#### Quoted passage:
******************************
One concern is this sort of deep dive tends to be limited to development environments, but Windows does keep tabs on threads so maybe there was hope. And there was!
Process Explorer
can show CPU time per thread if you double click on the application and select the "Threads" tab. Though the metric of importance is "Cycles Delta", but it's not enabled by default. Why is this important? Because it tells you how many cycles the thread was on the CPU since the last report. If this value floats around a specific range, it's indicative of how busy it tends to be over time. There's also another way through Performance Monitor, but setting that up is a pain.
So I ran a few games to see how their per-thread usage looks like. Most of them I just let it sit there so this isn't indicative of say when things get busy, but I think it's useful to provide a baseline at least. The games I ran:
Black Mesa Source: I just wanted a Source Engine game and this was installed
Cities Skyline: A popular simulation game, so it'd be interesting to see its pre-thread usage
Call of Duty: Modern Warfare 2 (2022). Spent a few minutes in one of the Single Player levels
Cyberpunk 2077: Just to throw an open world modern game in there
F1 2019: Another simulation game
Final Fantasy XIV: An MMORPG
Outer Worlds: I wanted an Unreal Engine 4 game, and this is one I happened to have installed
Quake 2 RTX: It's built off the original Quake 2 game, but otherwise this is to see what a really old game look like
Resident Evil 4 Chainsaw Demo: Also just wanted to throw some semblance of a modern game
Stray: Also another Unreal Engine 4 game
Spoiler:
Black Mesa Source
This is going to be a common thing: despite there being a ton of threads spawned, a good number of them are sitting there doing nothing. In any case, you can see that three threads dominate the CPU time. The most I can gather what "tier0.dll" is is it's tied to Source games, which I'm guessing because of how Source games actually work, is a server that's running the game logic. The other two represent the main game executable and the NVIDIA driver.
******************************
#### Information supplied:
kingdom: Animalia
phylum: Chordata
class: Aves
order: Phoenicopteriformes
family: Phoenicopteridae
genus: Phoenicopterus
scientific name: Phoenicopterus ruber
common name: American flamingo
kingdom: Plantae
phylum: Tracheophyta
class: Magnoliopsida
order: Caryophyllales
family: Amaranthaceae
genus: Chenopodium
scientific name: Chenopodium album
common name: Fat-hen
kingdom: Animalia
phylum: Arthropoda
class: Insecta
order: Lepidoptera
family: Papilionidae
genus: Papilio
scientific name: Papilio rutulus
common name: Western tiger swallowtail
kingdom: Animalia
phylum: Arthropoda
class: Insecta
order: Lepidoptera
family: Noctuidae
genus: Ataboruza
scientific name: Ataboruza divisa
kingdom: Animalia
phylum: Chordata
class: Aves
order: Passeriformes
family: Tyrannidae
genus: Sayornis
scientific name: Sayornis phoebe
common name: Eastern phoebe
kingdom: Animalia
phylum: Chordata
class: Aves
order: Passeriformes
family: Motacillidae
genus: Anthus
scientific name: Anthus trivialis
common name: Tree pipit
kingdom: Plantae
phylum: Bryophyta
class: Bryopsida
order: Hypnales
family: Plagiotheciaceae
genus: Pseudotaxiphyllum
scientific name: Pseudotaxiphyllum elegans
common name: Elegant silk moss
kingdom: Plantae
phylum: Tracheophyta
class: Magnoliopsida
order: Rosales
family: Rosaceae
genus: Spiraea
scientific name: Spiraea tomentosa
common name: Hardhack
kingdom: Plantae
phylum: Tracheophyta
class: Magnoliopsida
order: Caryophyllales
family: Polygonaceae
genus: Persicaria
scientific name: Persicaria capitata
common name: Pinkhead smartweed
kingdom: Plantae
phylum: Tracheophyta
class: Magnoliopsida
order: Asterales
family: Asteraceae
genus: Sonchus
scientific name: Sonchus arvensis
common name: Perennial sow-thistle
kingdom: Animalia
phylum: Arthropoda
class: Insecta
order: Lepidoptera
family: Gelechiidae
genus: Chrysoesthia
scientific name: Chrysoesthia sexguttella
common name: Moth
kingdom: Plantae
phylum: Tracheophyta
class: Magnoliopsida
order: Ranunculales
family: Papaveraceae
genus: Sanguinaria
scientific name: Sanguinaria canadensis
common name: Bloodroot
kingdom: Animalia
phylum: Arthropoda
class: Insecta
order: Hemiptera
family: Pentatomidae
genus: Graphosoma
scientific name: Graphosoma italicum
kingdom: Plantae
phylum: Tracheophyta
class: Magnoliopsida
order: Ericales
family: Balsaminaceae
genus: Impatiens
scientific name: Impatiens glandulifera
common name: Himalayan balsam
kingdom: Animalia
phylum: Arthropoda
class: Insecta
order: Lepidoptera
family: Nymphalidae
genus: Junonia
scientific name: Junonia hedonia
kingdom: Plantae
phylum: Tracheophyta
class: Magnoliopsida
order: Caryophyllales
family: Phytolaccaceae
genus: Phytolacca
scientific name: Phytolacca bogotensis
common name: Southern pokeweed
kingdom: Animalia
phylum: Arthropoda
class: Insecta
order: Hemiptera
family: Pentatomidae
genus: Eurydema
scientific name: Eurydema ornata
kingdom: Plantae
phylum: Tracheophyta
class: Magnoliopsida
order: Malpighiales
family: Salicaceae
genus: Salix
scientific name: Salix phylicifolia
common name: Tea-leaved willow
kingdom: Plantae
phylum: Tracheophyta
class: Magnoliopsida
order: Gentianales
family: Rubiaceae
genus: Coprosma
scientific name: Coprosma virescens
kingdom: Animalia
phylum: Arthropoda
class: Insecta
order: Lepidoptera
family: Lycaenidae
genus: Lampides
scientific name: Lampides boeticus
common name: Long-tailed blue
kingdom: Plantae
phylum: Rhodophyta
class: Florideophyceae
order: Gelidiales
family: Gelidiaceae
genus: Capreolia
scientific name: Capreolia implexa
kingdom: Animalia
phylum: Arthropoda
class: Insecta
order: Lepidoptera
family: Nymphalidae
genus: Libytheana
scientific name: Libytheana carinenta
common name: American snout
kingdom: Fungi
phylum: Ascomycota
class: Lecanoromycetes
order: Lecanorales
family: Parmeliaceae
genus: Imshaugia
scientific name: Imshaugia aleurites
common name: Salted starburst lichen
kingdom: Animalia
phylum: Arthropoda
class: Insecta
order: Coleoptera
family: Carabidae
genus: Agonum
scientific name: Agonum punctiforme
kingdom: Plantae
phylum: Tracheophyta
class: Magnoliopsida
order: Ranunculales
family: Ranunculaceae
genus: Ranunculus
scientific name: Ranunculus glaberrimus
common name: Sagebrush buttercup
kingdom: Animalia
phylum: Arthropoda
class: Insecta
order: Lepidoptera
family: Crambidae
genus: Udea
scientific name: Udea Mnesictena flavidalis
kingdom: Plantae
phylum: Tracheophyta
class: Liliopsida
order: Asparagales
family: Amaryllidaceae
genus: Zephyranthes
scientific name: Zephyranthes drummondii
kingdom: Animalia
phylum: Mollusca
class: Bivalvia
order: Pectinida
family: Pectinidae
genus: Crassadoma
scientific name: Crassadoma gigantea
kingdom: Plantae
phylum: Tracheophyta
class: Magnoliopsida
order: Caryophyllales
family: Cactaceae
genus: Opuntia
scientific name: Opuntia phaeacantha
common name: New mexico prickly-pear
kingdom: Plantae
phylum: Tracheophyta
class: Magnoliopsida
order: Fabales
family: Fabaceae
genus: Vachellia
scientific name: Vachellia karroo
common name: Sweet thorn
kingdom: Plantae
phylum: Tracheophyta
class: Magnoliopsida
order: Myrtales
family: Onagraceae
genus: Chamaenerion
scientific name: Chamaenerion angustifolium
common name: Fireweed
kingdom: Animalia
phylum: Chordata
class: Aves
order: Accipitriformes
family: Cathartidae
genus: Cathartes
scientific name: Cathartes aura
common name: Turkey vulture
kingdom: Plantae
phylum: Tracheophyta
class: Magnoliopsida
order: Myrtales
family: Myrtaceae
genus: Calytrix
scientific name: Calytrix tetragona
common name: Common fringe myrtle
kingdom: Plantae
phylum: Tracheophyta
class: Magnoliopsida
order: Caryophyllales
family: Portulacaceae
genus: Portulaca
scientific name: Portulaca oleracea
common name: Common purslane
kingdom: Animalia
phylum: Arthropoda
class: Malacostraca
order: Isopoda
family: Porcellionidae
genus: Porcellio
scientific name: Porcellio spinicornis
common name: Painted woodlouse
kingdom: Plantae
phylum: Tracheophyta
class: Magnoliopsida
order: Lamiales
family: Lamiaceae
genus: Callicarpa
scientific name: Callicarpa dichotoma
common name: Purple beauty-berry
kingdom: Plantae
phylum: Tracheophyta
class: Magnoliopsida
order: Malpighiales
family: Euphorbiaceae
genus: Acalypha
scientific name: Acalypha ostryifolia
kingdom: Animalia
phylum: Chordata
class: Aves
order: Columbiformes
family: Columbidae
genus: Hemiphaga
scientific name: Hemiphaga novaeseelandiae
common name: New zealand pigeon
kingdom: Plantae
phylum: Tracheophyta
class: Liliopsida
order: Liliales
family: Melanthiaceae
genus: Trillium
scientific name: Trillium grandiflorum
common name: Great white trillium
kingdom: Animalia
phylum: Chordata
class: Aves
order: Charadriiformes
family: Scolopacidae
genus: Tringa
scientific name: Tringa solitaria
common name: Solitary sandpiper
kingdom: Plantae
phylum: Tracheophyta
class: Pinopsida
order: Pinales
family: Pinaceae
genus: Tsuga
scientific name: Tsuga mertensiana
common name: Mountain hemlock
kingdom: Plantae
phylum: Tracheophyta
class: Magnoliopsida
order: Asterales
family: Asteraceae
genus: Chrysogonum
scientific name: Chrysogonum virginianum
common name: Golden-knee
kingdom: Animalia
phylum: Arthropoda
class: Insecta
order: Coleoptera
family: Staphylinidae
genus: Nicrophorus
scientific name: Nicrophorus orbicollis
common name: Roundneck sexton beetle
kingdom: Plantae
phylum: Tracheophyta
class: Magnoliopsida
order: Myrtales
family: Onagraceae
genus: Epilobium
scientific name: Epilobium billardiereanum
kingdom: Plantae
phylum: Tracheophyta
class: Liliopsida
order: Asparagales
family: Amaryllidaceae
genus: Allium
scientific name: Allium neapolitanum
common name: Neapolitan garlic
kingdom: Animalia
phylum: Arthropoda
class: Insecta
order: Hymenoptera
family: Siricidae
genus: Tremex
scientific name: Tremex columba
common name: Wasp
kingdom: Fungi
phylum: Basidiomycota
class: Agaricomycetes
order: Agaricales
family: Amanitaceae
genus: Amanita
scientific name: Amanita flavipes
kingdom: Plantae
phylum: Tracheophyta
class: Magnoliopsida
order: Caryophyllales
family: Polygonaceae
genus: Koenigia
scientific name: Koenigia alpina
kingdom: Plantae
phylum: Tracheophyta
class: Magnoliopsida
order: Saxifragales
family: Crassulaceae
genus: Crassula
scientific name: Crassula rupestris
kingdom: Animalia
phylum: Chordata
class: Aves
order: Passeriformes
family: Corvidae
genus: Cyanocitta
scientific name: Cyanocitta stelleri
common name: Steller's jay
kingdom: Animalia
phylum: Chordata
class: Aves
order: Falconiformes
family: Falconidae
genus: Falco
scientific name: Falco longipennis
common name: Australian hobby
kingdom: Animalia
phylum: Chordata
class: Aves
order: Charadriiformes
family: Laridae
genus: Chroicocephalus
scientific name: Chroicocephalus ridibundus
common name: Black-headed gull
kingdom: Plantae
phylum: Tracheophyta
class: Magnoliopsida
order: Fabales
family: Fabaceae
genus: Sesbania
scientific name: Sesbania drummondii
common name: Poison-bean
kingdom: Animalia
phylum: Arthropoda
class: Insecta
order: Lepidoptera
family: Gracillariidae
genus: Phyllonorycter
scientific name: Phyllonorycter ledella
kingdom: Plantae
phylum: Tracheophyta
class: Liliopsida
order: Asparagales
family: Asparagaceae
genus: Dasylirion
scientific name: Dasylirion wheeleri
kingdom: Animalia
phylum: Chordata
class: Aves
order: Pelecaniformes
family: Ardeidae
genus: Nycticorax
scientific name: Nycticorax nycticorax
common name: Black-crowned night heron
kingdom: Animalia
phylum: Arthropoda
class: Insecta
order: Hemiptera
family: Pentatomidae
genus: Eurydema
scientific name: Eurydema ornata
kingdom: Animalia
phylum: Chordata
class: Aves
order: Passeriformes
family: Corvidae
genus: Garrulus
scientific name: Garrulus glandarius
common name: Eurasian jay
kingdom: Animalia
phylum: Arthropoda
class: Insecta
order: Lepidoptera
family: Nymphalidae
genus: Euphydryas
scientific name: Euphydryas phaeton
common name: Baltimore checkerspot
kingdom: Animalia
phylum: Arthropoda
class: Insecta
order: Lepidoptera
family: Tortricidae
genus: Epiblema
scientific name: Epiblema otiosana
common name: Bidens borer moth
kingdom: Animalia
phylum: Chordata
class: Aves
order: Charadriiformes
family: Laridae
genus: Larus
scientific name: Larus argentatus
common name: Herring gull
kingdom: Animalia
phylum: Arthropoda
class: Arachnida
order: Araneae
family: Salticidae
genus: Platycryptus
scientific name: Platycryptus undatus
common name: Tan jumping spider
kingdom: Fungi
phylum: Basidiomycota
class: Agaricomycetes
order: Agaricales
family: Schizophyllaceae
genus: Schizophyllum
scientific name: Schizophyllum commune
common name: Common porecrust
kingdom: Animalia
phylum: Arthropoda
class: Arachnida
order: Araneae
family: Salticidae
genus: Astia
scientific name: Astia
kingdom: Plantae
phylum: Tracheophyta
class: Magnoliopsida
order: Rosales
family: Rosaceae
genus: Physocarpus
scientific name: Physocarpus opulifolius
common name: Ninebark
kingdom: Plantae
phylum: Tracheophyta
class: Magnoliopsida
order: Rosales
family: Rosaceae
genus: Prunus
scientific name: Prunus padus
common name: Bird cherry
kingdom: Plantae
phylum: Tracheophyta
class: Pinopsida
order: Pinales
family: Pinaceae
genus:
******************************
#### Task objective:
In the post on game thread usage, write out the stretch from "Process Explorer" through "up is a pain." word for word. Work only from the post on game thread usage, not from the data.

#### Solved problem:
Process Explorer
can show CPU time per thread if you double click on the application and select the "Threads" tab. Though the metric of importance is "Cycles Delta", but it's not enabled by default. Why is this important? Because it tells you how many cycles the thread was on the CPU since the last report. If this value floats around a specific range, it's indicative of how busy it tends to be over time. There's also another way through Performance Monitor, but setting that up is a pain.